Restate word for word the lines of the entries below, starting with the line that holds "[433,476,505,490] [66,495,90,506] extinct, but" and ending with the line that holds "[178,513,446,529] [66,533,158,548] climate", and no others.
____
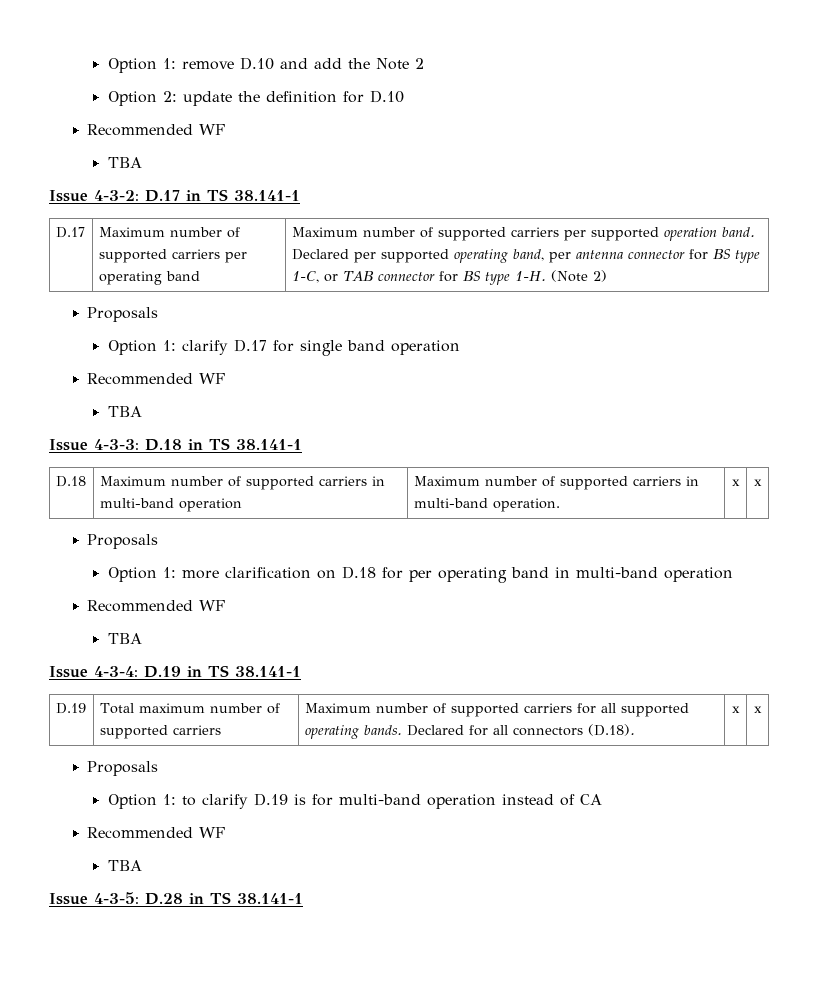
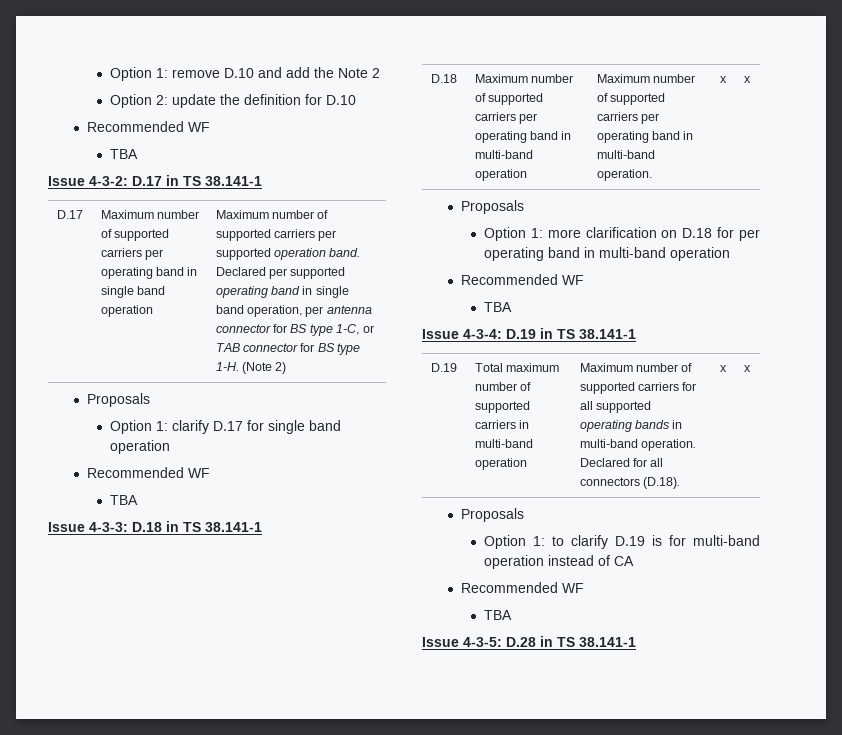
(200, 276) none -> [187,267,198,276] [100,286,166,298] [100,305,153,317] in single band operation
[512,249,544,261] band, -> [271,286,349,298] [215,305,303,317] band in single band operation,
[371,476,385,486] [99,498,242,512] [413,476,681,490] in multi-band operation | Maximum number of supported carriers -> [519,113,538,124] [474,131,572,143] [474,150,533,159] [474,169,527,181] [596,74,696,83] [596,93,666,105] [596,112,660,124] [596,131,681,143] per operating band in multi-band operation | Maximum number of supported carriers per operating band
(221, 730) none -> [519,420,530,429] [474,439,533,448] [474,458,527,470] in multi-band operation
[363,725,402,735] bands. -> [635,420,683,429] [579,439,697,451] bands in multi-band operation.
____
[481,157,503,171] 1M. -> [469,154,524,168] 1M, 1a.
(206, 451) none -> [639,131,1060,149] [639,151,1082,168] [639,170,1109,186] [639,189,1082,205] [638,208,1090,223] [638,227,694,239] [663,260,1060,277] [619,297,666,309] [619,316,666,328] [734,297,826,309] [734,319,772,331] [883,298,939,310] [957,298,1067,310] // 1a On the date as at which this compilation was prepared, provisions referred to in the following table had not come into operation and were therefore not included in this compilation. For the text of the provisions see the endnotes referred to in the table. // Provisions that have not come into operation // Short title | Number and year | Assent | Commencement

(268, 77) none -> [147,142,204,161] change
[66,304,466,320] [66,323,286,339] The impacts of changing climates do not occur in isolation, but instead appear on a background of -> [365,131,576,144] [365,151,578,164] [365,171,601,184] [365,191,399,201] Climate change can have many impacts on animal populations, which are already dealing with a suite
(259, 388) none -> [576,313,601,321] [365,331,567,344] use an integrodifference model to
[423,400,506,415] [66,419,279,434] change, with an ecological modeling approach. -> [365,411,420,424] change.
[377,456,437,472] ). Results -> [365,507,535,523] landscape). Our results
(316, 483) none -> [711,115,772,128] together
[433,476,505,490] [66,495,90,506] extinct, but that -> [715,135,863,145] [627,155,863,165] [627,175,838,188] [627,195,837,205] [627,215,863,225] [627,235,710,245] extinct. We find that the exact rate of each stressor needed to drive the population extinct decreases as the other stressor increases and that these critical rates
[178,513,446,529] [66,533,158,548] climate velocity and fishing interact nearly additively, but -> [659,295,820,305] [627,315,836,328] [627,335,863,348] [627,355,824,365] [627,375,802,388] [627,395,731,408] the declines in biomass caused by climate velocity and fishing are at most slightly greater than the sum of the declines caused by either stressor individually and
____
* _Response below_:
[433,476,505,490] [66,495,90,506] extinct, but that -> [715,135,863,145] [627,155,863,165] [627,175,838,188] [627,195,837,205] [627,215,863,225] [627,235,710,245] extinct. We find that the exact rate of each stressor needed to drive the population extinct decreases as the other stressor increases and that these critical rates
[178,513,446,529] [66,533,158,548] climate velocity and fishing interact nearly additively, but -> [659,295,820,305] [627,315,836,328] [627,335,863,348] [627,355,824,365] [627,375,802,388] [627,395,731,408] the declines in biomass caused by climate velocity and fishing are at most slightly greater than the sum of the declines caused by either stressor individually and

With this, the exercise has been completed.